Çünkü, hepsi de, Marxçı münevverân değil, Marxçı müminlerdiler. Galiyev millî mesele çatışması esnâsında bu Marxçı müminlerden koparak, belki bir Marxçı münevver olma aşamasına kadar gelmiştir ama, Marxçı müminlerin OGPU ve GULAG üzerine inşâ ettikleri sistemleri, hiç kimsenin Rusya’ya özgü meselelere ilişkin görüş ve tartışma geliştirmesine ve de bu tartışmalardan Marxçı münevverânın doğumuna izin vermeyecektir. 

***

Son olarak, Galiyev’in Mustafa Suphi ile ilişkisinin, çarpıtılarak, millî meselede fikir birliği içinde oldukları uydurmasına dönüştürüldüğünü söyleyebilirim. Oysa, Galiyev ile Mustafa Suphi sadece iki defa karşılaşmışlardı. İlki, 1918 yılının yaz mevsiminde, Haziran ayının sonunda veya Temmuz ayının ilk üç günü içindedir. İkincisiyse, 5 Kasım 1918 günü yapılan ve 42 delegenin katıldığı Birinci Müslüman Komünistleri Kurultayı’ndadır.

Bu kurultayda, Mustafa Suphi bir delegedir, Galiyev ise Yalimov ve Yarusalin ile birlikte kurultay başkanlığını yapmıştır. Bir daha da görüşmemişlerdir.

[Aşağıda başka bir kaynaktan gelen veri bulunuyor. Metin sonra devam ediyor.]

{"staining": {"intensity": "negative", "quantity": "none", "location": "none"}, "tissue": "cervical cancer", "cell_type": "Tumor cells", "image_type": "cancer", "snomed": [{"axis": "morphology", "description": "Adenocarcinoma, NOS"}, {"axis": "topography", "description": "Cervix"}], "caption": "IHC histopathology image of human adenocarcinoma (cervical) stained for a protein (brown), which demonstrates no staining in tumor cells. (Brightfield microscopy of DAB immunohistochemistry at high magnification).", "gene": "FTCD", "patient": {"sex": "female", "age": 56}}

Ayrıca, Mustafa Suphi’nin dönüş târihine kadar, Mustafa Suphi’yi millî mesele konusunda etkileyecek bir Galiyev- Stalin çatışması da yoktu.  Aksine, Galiyev ile Stalin arasındaki çatışmanın başlangıcı, Mustafa Suphi ve arkadaşlarının fecî âkıbetlerinden sonradır.